На полях волновались уже поднявшиеся хлеба. Над цветущим клеверным полем порхали флегматичные бабочки-белянки… На компостной куче вымахали огромные дикие маки. Резко пахло свекольными котлетами.
Супруги молча шли по меже, отмахиваясь от назойливых мух, которых привлекал запах пота.
И тут жена сказала: – Не знаю, в чем дело, но по-моему пани хозяйка что-то имеет против меня. Недавно я с ней поздоровалась, а она мне не ответила.
– Чиновника это ошеломило: – О, Господи! Ты ее чем-то обидела?
– Ума не приложу, – вслух размышляла жена, – разве что…
– Ну, ну? – настоятельно побуждал ее муж.
– Недавно, кажется, это было в среду, мне никак было не открыть окно. Она проходила мимо, и я ей крикнула: «Пани хозяйка, будьте так любезны, помогите мне открыть окно!..» Но она дернула головой, поджала губы и пошла прочь. Не могла же она на это обидеться?
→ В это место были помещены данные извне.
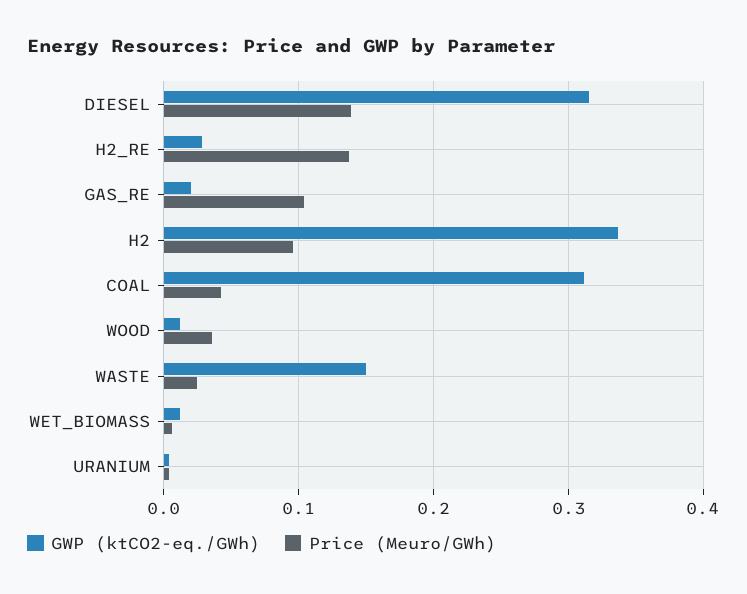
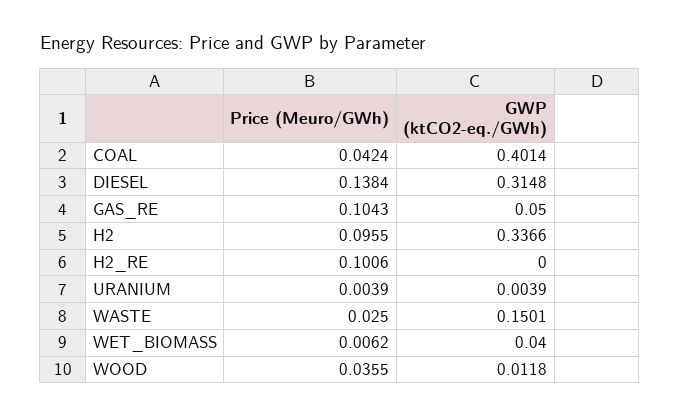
  {
    "GWP (ktCO2-eq./GWh)": {
      "DIESEL": 0.3148,
-     "H2_RE": 0.03,
+     "H2_RE": 0,
-     "GAS_RE": 0.02,
+     "GAS_RE": 0.05,
      "H2": 0.3366,
-     "COAL": 0.31,
+     "COAL": 0.4014,
      "WOOD": 0.0118,
      "WASTE": 0.1501,
-     "WET_BIOMASS": 0.01,
+     "WET_BIOMASS": 0.04,
      "URANIUM": 0.0039
    },
    "Price (Meuro/GWh)": {
      "DIESEL": 0.1384,
-     "H2_RE": 0.14,
+     "H2_RE": 0.1006,
      "GAS_RE": 0.1043,
      "H2": 0.0955,
      "COAL": 0.0424,
      "WOOD": 0.0355,
      "WASTE": 0.025,
      "WET_BIOMASS": 0.0062,
      "URANIUM": 0.0039
    }
  }

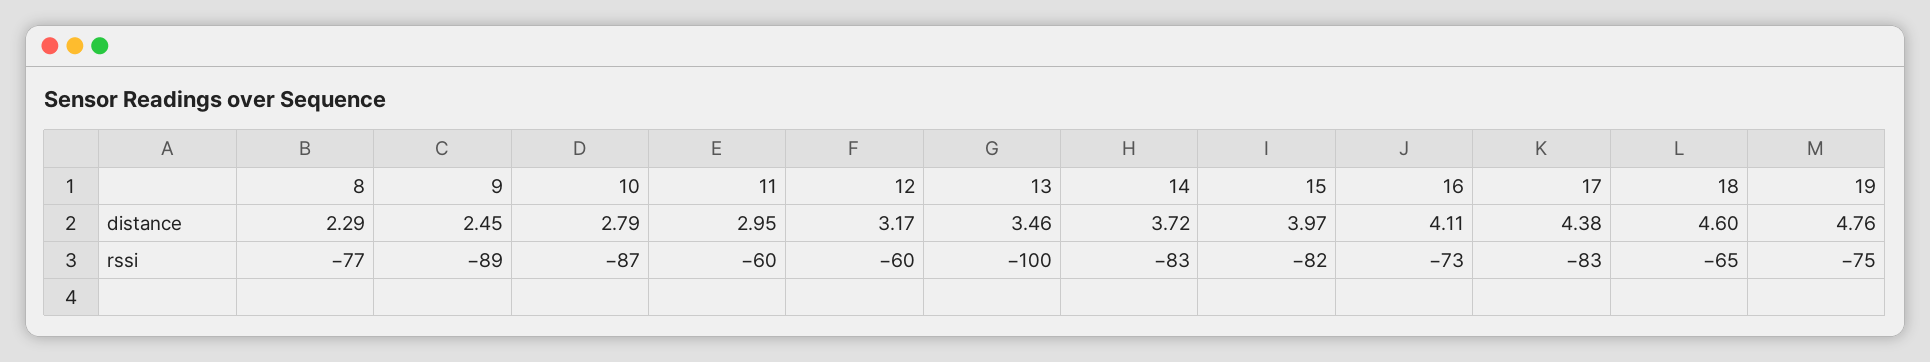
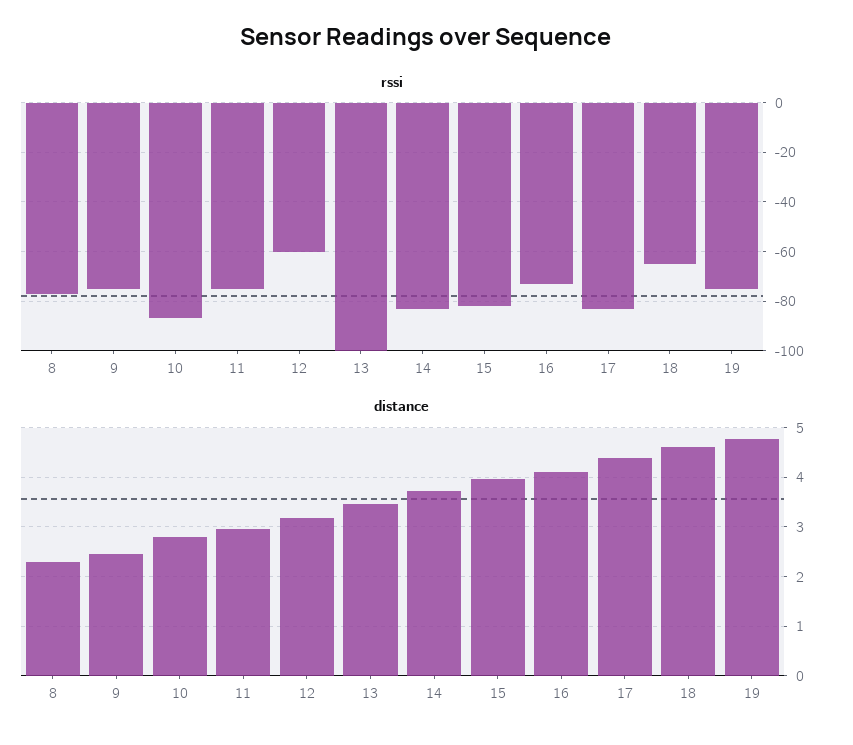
  {
    "distance": {
      "8": 2.29,
      "9": 2.45,
      "10": 2.79,
      "11": 2.95,
      "12": 3.17,
      "13": 3.46,
      "14": 3.72,
      "15": 3.97,
      "16": 4.11,
      "17": 4.38,
      "18": 4.6,
      "19": 4.76
    },
    "rssi": {
      "8": -77,
-     "9": -89,
+     "9": -75,
      "10": -87,
-     "11": -60,
+     "11": -75,
      "12": -60,
      "13": -100,
      "14": -83,
      "15": -82,
      "16": -73,
      "17": -83,
      "18": -65,
      "19": -75
    }
  }

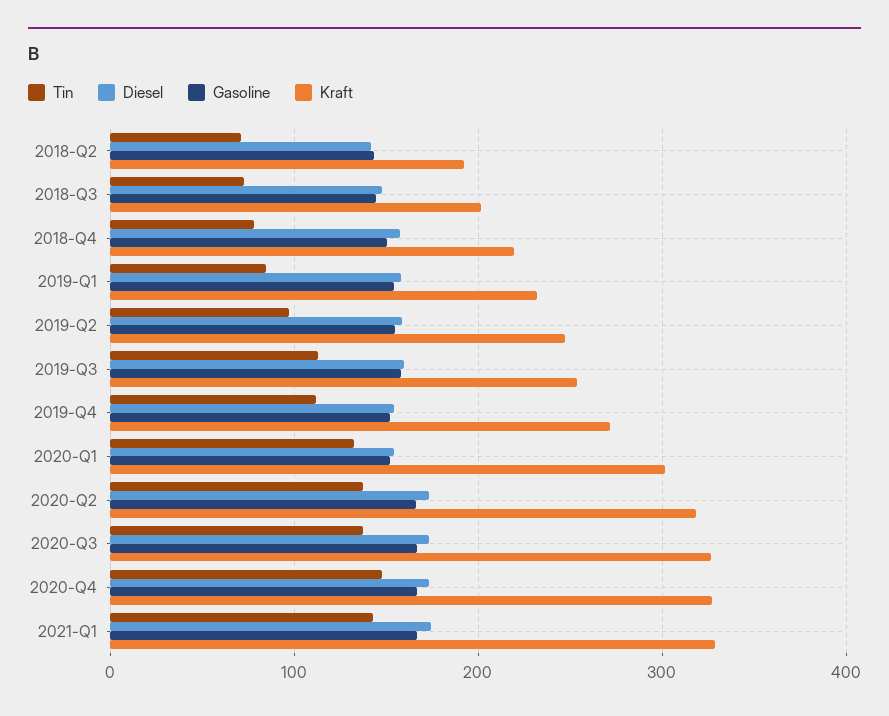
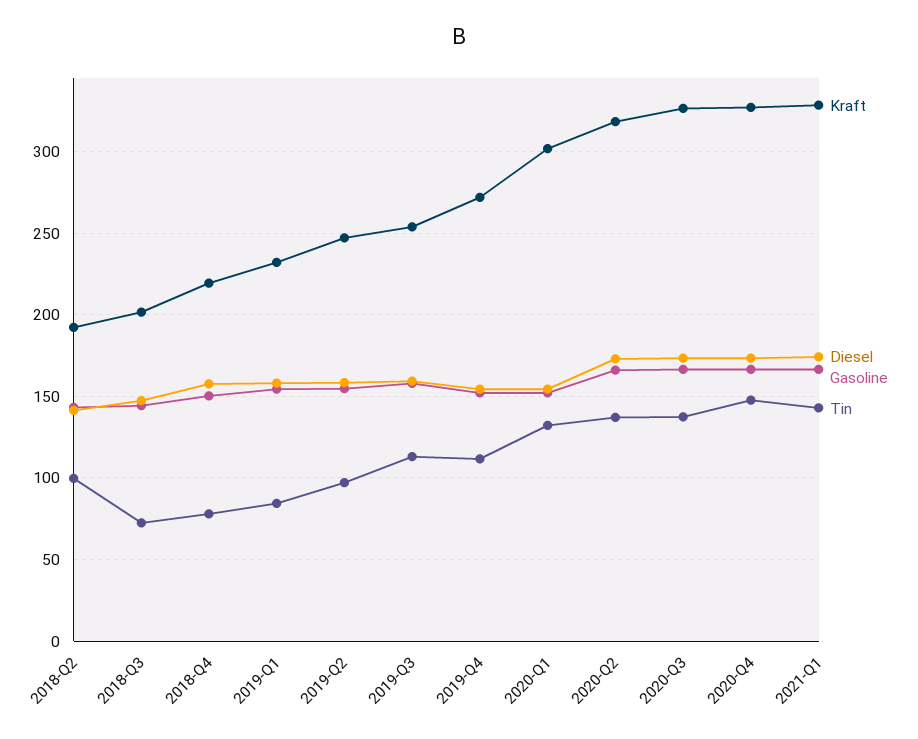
  {
    "Tin": {
-     "2018-Q2": 70,
+     "2018-Q2": 100,
      "2018-Q3": 70,
      "2018-Q4": 80,
      "2019-Q1": 85,
      "2019-Q2": 95,
      "2019-Q3": 115,
      "2019-Q4": 110,
      "2020-Q1": 130,
      "2020-Q2": 135,
      "2020-Q3": 135,
      "2020-Q4": 150,
      "2021-Q1": 145
    },
    "Diesel": {
      "2018-Q2": 140,
      "2018-Q3": 145,
      "2018-Q4": 160,
      "2019-Q1": 160,
      "2019-Q2": 160,
      "2019-Q3": 160,
      "2019-Q4": 155,
      "2020-Q1": 155,
      "2020-Q2": 175,
      "2020-Q3": 175,
      "2020-Q4": 175,
      "2021-Q1": 175
    },
    "Gasoline": {
      "2018-Q2": 145,
      "2018-Q3": 145,
      "2018-Q4": 150,
      "2019-Q1": 155,
      "2019-Q2": 155,
      "2019-Q3": 160,
      "2019-Q4": 150,
      "2020-Q1": 150,
      "2020-Q2": 165,
      "2020-Q3": 165,
      "2020-Q4": 165,
      "2021-Q1": 165
    },
    "Kraft": {
      "2018-Q2": 190,
      "2018-Q3": 200,
      "2018-Q4": 220,
      "2019-Q1": 230,
      "2019-Q2": 245,
      "2019-Q3": 255,
      "2019-Q4": 270,
      "2020-Q1": 300,
      "2020-Q2": 320,
      "2020-Q3": 325,
      "2020-Q4": 325,
      "2021-Q1": 330
    }
  }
– На что же здесь обижаться? Тут ничего такого нет. Вероятно, это просто недоразумение. Но я тебя прошу – будь осторожна… Никакого неудовольствия. Мы маленькие люди, мы находимся в зависимости от домовладельцев и должны исполнять их волю. Только по-хорошему, спокойно. К хозяйке ты должна относиться почтительно. Мы не можем себе позволить выказывать гордость, ведь мое жалование слишком мизерно…
– Это верно, но ведь не говорить же мне ей «целую руку»?
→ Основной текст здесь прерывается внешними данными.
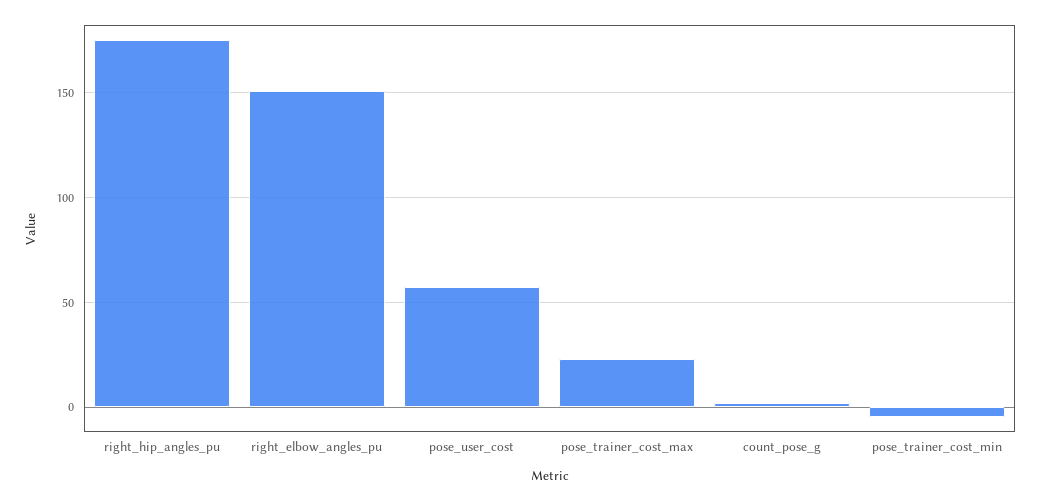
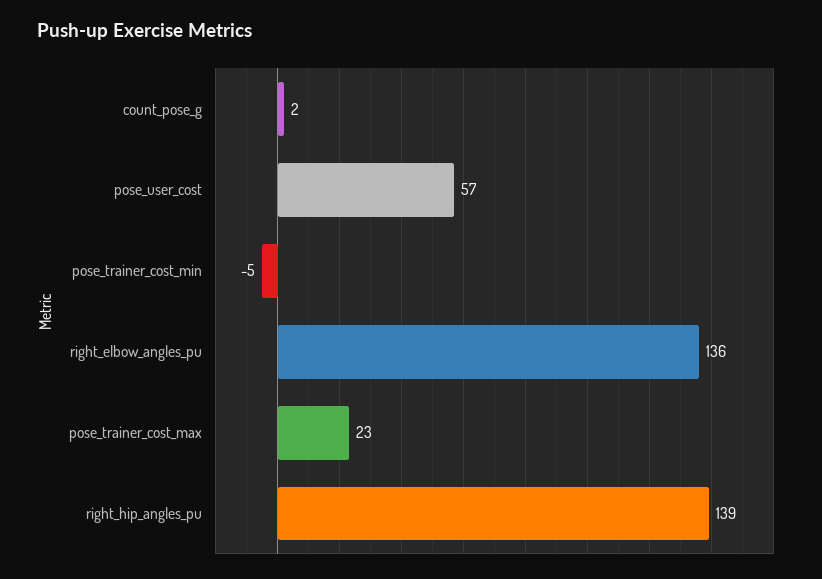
  {
-   "right_hip_angles_pu": 175,
+   "right_hip_angles_pu": 139,
-   "right_elbow_angles_pu": 150,
+   "right_elbow_angles_pu": 136,
    "pose_user_cost": 57,
    "pose_trainer_cost_max": 23,
    "count_pose_g": 2,
    "pose_trainer_cost_min": -5
  }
– Конечно, нет. Терпеть не могу такого пресмыкания. Я хочу быть равным среди равных. Ты жена чиновника, никто не смеет тебя обижать.
Глава шестнадцатая
На улице сгущаются сумерки, под зажженным фонарем на углу стоит группа подростков, обрывки их разговора доносятся до ушей чиновника, высынувшегося из окна.
– … говорит – знать ничего не знаю, тащи допуск, иначе и разговаривать не о чем.
– …его поставили правым полусредним, а он не потянул…
– …все без толку… но гоняли что надо…
– …что тут сделаешь, когда тебя все время опекают…
– …а ты мяч не держи, бей сразу…
– Мне противно смотреть на эту вашу мазню, – сказал горбатый подросток и презрительно цыркнул сквозь зубы слюной.
– Тебе хорошо говорить, – возразил ему долговязый юнец, – но если хочешь знать, такой мяч вообще не возьмешь.
–Гляньте, Бланка идет…
Через улицу перебегала девушка с высокой грудью.
– Иди к нам, мадам, дай полюбоваться! – крикнул горбун.
– Ишь какой, – сказала девушка, презрительно щуря глаза, – отвяжись от меня, понял?
– Пожалуйста, пожалуйста, – иронически раскланялся горбун, – передай от меня привет своим дражайшим предкам…
Девушка что-то ответила, но что – расслышать уже было невозможно. Горбун бросил ей вслед непристойное ругательство.
«Ну и народец, – ужасался в душе чиновник, – мне даже непонятно, о чем они говорят. Какое счастье, что мы живем в доме полицейского. Для таких убить человека ничего не стоит. Теперь вон сдвинули головы, наверняка сговариваются, как кого ограбить. Надо будет обратить на них внимание полицейского. Посадить бы их всех – и дело с концом».
Уже отходя от окна, он услышал детский возглас:
– Пан Фара, папа сказал, чтобы вы дали ему почитать детективные книжки.
– Передай папе, – прохрипел в ответ мужской голос, – что он многого хочет, пусть сперва вернет, которую у меня брал.
Чиновник захлопнул окно и пошел спать.
Тем временем к дому полицейского, взбираясь по ступеням, крались какие-то фигуры. Учитель Шолтыс стоял перед дверью своей квартиры и шопотом приветствовал входивших словами: «Господь Бог с вами!».
Тусклый свет лампы освещал их лица. Это были пожилые мужчины в черных долгополых пальто и пожилые женщины в невообразимо старомодных салопах.
Часы на здании школы пробили одиннадцать, когда откуда-то с первого этажа донесся странный сдавленный голос. Казалось, кто-то стонет, в отчаяньи моля о помощи.